Supplied records:
----
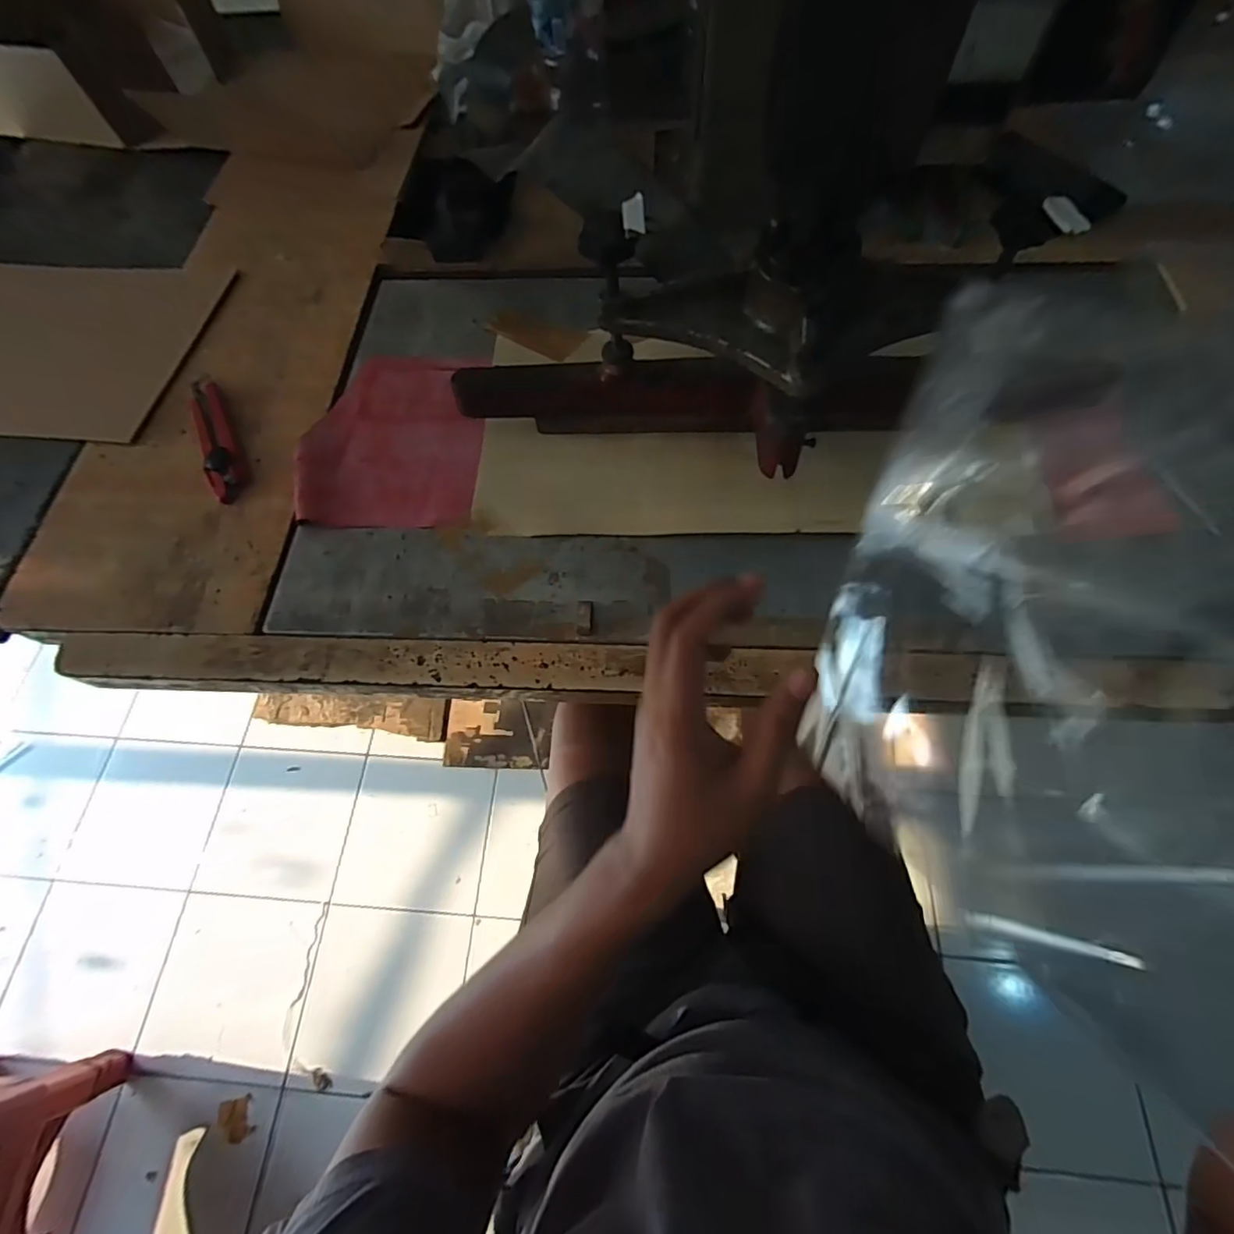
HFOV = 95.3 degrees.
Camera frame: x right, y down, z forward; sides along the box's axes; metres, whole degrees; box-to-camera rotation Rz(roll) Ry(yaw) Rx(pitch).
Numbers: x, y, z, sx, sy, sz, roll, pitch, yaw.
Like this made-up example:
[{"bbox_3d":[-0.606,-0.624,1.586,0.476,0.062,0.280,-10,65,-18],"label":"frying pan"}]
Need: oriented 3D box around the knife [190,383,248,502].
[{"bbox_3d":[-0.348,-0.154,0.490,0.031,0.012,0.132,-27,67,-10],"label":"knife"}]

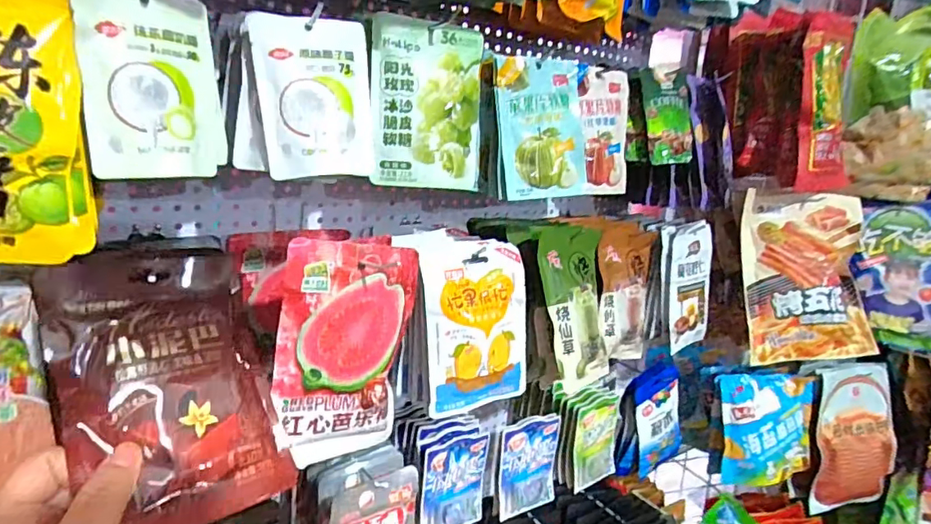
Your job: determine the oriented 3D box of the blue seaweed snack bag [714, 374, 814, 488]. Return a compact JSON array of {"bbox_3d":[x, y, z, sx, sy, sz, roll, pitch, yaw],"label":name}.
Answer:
----
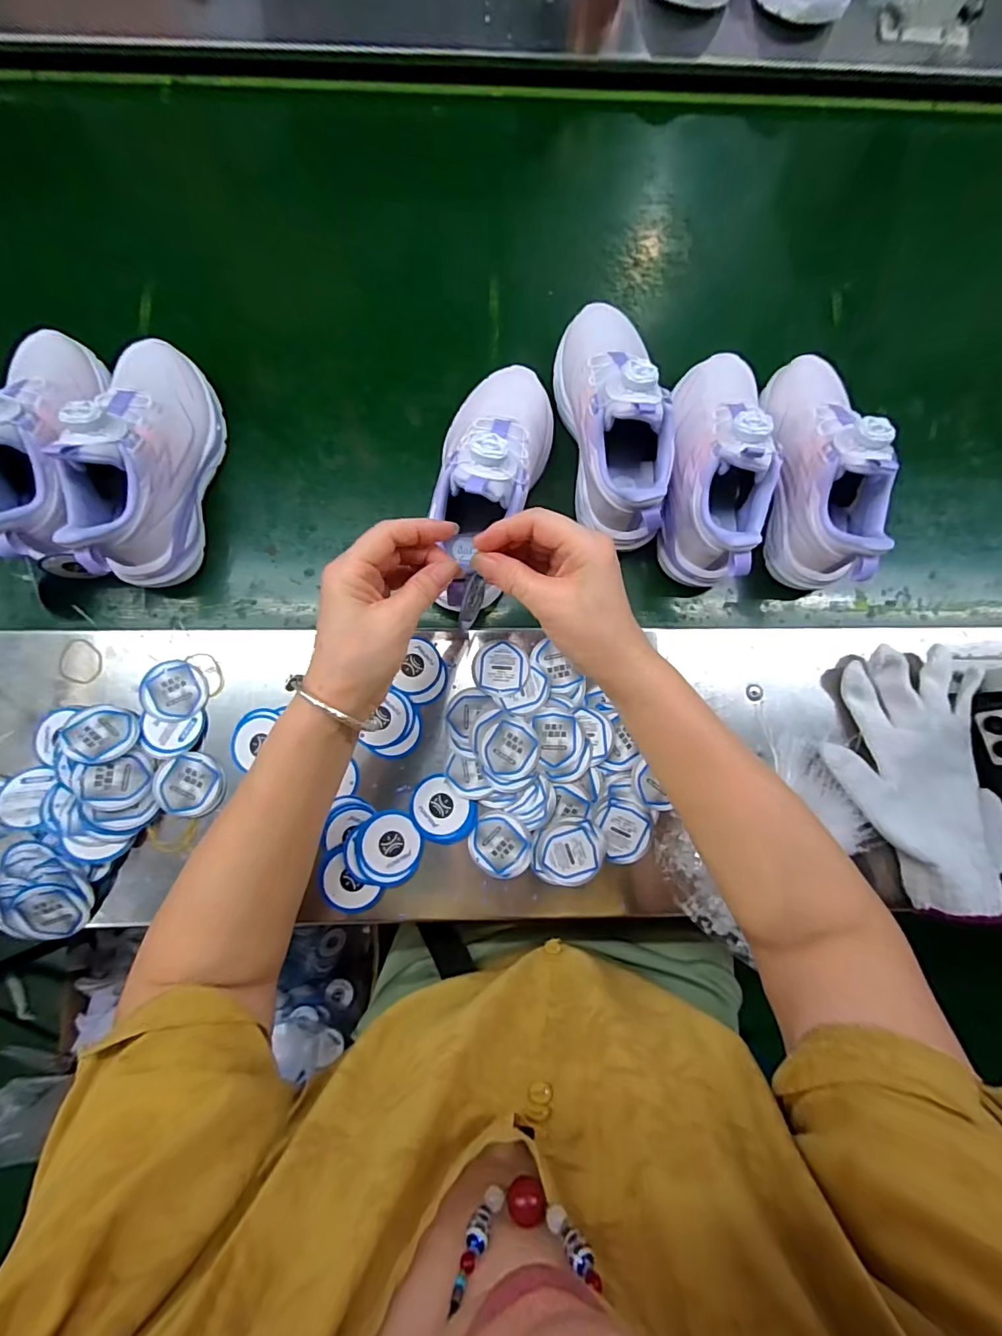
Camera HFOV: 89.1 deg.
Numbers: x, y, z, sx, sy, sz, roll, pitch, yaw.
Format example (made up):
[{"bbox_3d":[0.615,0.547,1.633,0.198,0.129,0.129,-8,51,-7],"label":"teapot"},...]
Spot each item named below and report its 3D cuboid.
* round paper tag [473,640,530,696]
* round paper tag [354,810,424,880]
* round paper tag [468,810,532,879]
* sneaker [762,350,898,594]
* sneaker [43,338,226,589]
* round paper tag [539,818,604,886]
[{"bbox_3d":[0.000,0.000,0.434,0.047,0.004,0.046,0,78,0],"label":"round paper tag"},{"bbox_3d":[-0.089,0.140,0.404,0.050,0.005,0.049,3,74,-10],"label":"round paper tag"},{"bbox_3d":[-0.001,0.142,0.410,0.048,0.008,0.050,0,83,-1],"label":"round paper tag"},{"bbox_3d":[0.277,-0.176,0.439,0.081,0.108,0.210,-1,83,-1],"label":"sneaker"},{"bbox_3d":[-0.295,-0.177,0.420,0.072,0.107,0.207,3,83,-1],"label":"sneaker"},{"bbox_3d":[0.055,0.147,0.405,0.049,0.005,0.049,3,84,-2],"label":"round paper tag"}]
----
Pull each line that includes the word "Camera" out of the material above.

Finished exercise:
Camera frame: x right, y down, z forward; sides along the box's axes; metres, whole degrees; box-to-camera rotation Rz(roll) Ry(yaw) Rx(pitch).
Camera HFOV: 89.1 deg.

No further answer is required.